Blog

House of Muney - Leakless Heap Exploitation Technique

10/08/2020

Introduction

Exploiting different heap libraries tends to be difficult, complex and requires a deep knowledge of the library itself. Recently, Qualys decided to go back and exploit a 15 year bug in QMail that was thought to unexploitable with some incredible techniques. This exploit uses a very interesting quirk of Malloc and exploit method that had not been seen before, which I have decided to name the House of Muney.

In this article, I wanted to shed more light on the exploitation method that was used by the Qualys researchers to ensure there is a well-documented location for this exploit method. In short, it is broken up into Munmaping part of LibC and to rewrite the symbol table to get code execution. There are two main perks of this technique: this bypasses ASLR entirely and works on mmap chunks in GLibC Malloc.

Just as a fair warning, this article has quite a bit of background knowledge to understand the exploit. If you think you have a good understanding a section, it is recommended you still review the section just to refamilarize yourself with the content. In this article, the following is discussed as background:

  • Malloc Chunk (general)
  • Mmap and Munmap
  • Malloc Mmap Chunks
  • ELF Symbol Resolution

The article also comes with a working POC on version 2.31 of Malloc on my Github (mdulin2) at House of Muney if you would like to follow along. Additionally, if you want more security content, take a look at the resources or other blog posts. Now, with the introduction out of the way, let's dive into the technical details.

GLibC Malloc Background

Chunks

Chunks are the main object that users interact with. There are two main states to a chunk: allocated and free. The following picture demonstrates a free chunk:

Figure 1 - Free Chunk by Sploitfun
The first field is the size of the previous chunk (prev_size). This is only used if the previous chunk is free. The second field is the chunk size. The chunk size represents the size of the data of the chunk and the metadata about the chunk. The metadata of the chunk includes three fields: prev_inuse (if the previous chunk is in use), mmap (is the chunk mmapped) and if the chunk is in a non-main arena.

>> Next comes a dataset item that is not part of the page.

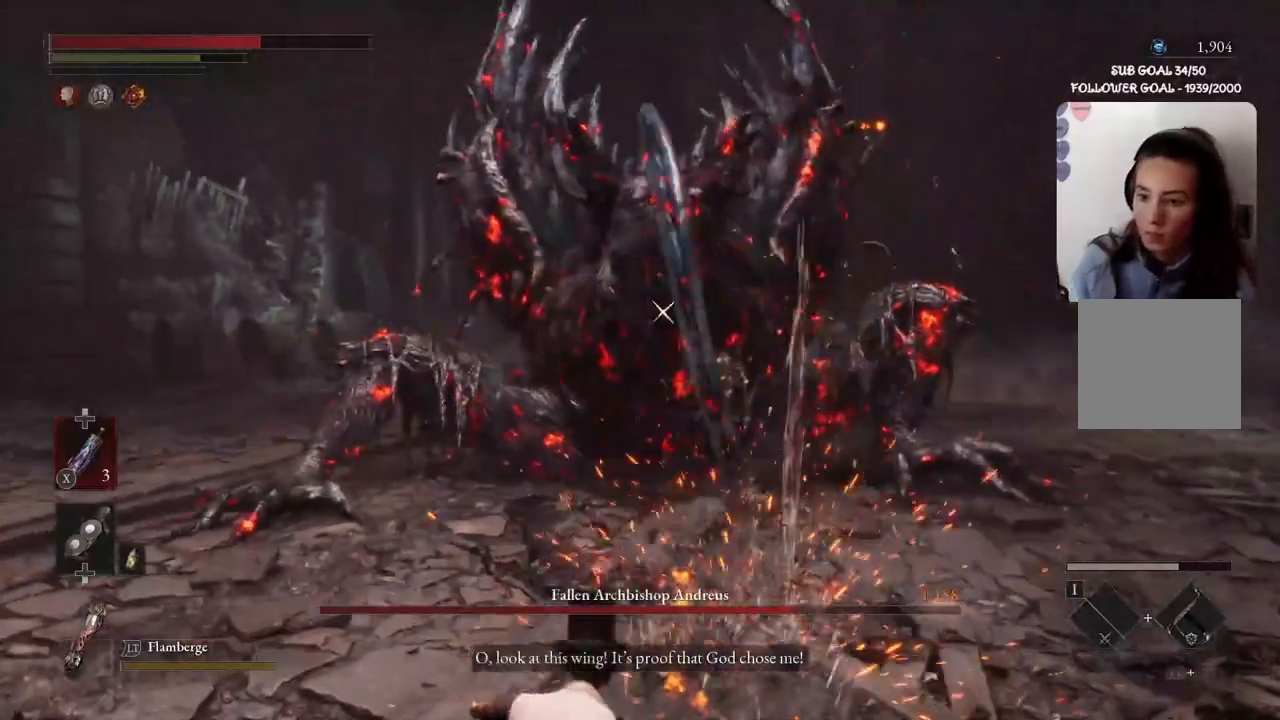
{"buttons": [], "left_stick": "down", "right_stick": "center", "events": [[100, "left_stick", "down"], [167, "B", "down"], [401, "B", "up"]]}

On an allocated (non-free) chunk, the third and fourth field are used as data sections. However, on a free chunk, the third field is used in order to store a pointer to other freed chunks. This field is known as the forward pointer or the Fd field. The fourth field is exactly the same, except that it stores a backwards pointer or bk.

This is a very small background on chunks but is all that is needed for the article. For further information, please to refer to Sploitfun's amazing article about GLibC.

Mmap and Munmap

Mmap is used in order to create a new address mapping in the virtual address space. Mmap is the system call used behind the beginning mapping of all programs and is an extremely low level function (well, it is even a syscall).

Munmap is the opposite of mmap: munmap deletes the mappings for the specified address range. If anything in this range is attempted to be accessed, it is considered an invalid address and results in an access violation. For more information on these low level functions, refer to the man pages.

GLibC Malloc Mmap Chunks

In Malloc, if a requested size is above a certain threshold then a separate call is made to mmap in order to get a new section of memory for this particular chunk. Very large chunks (which will be referred to as Mmap chunks from this point on) are not handled like normal chunks though.

Mmap Chunks Differences

Figure 2 - Simplified Munmap Chunk GLibC 2.31
Once an mmap chunk is freed, they are sent back to system memory with a call to munmap (as seen in Figure 2). With a normal chunk, it is given back to a bin to be used later.

With mmap chunks, the prev_size field is used for part of the chunk that went unused with this specific allocation. The prev_size is added to the size of the mmap chunk to know how much memory to munmap, or free.

The final difference is that the second bit of the size is used in order to determine if this is an mmap chunk or not (the 'M' bit in Figure 1).

Munmap Madness

With the funky handling of mmap chunks in GLibC, it was bound that somebody had done research on this in the past. In a very well-done article by Tukan titled Munmap Madness, the author dives into the possibilities of what can happen with corrupted mmap Malloc chunks. In this article, the author discusses how mmap chunks work, potential exploits and weird quirks about it. For more information on mmap chunks, please refer to his article.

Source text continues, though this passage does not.